Hace cuatro años, Fox se encargaba simultáneamente de gobernar su estado natal, el central Guanajuato, y, como empresario, llevar las riendas de su rancho, en el que cría ganado vacuno, avestruces, pollos y toros.

Pero tres años después y luego de miles de kilómetros recorridos en un lujoso autobús de campaña, el fornido político ha llegado a la prueba final como candidato presidencial de una alianza de su conservador Partido Acción Nacional (PAN) y el Verde Ecologista.

El domingo se enfrentará en las urnas a Francisco Labastida, candidato del gobernante Partido Revolucionario Institucional (PRI), en una carrera que está técnicamente empatada según las encuestas de intención del voto.

Fox ha atrapado la atención de los votantes mexicanos con sus promesas de poner coto a la corrupción entretejida con el PRI y de distribuir más igualitariamente las riquezas de la nación entre sus casi 98 millones de habitantes.

Analistas afirman que al menos parte del atractivo del candidato opositor se deriva no de lo que dice, sino de las marcadas diferencias en experiencia y estilo con el contendiente del tradicional PRI.

De casi dos metros de altura, Fox, por ejemplo, ha pasado la mayor parte de su vida adulta como empresario, una ruta desconocida entre los militares y burócratas que mayoritariamente han ocupado la silla presidencial durante la larga historia de México.
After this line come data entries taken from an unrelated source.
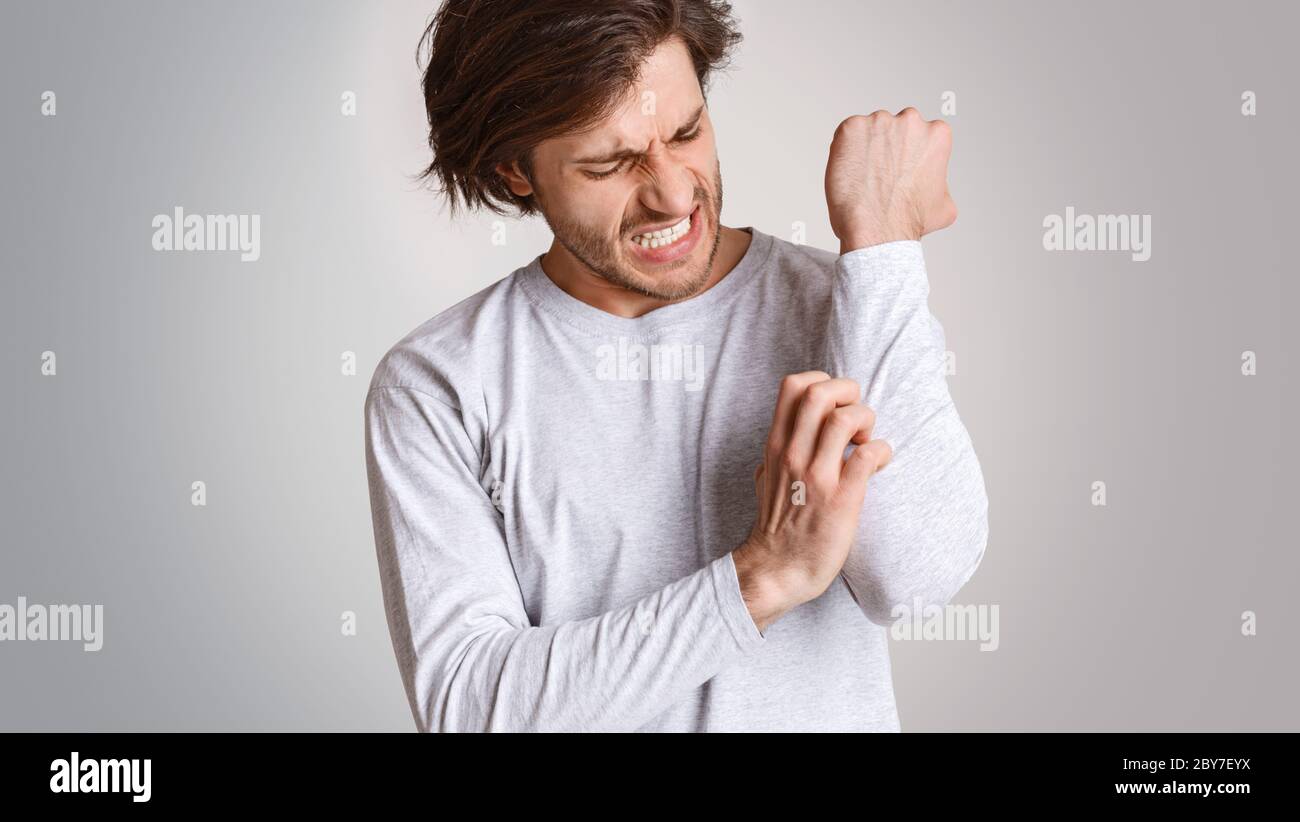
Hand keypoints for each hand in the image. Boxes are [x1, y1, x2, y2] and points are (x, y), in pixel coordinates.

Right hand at [732, 372, 892, 631]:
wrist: (777, 570)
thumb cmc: (775, 527)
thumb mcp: (765, 478)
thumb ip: (776, 453)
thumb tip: (787, 437)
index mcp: (776, 446)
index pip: (793, 386)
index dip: (823, 381)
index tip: (836, 403)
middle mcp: (793, 455)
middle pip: (819, 393)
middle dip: (849, 393)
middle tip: (857, 417)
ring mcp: (817, 477)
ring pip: (845, 419)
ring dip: (866, 421)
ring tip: (866, 440)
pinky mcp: (842, 500)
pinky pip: (868, 457)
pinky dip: (882, 451)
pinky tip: (879, 463)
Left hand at [824, 107, 956, 253]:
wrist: (878, 228)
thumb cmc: (909, 220)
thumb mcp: (944, 205)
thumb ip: (941, 184)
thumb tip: (936, 186)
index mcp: (936, 134)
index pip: (920, 135)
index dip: (908, 154)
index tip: (901, 170)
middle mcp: (910, 120)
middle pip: (894, 128)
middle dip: (887, 147)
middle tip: (880, 174)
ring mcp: (879, 121)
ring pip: (869, 131)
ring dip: (865, 148)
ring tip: (863, 178)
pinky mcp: (851, 127)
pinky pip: (846, 134)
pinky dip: (844, 150)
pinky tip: (849, 173)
Tras concluir su carrera en la Universidad Iberoamericana, dirigida por jesuitas en la Ciudad de México, Fox emprendió su carrera empresarial desde el modesto cargo de vendedor en Coca-Cola.

La empresa le enseñó la importancia del vigor y la disciplina, «a no estar sentado en la oficina. A salir a la calle. El negocio de Coca-Cola se hace en las tiendas… el servicio político se hace en las cárceles, ejidos, escuelas, rancherías (poblados), en las fábricas», dijo Fox en una entrevista con Reuters a principios de junio.

Después de ascender hasta ocupar el cargo de director ejecutivo de Coca-Cola en México, dejó la empresa para seguir la carrera política.

Fue electo diputado por Guanajuato, en un movimiento que Fox dice estuvo inspirado por el político de oposición Manuel Clouthier, nominado por el PAN en las elecciones presidenciales de 1988.

Posteriormente, ganó las elecciones para gobernador de Guanajuato en 1995, cargo que ocupó hasta fines del año pasado, cuando lo dejó para iniciar su campaña de tiempo completo por la presidencia del país.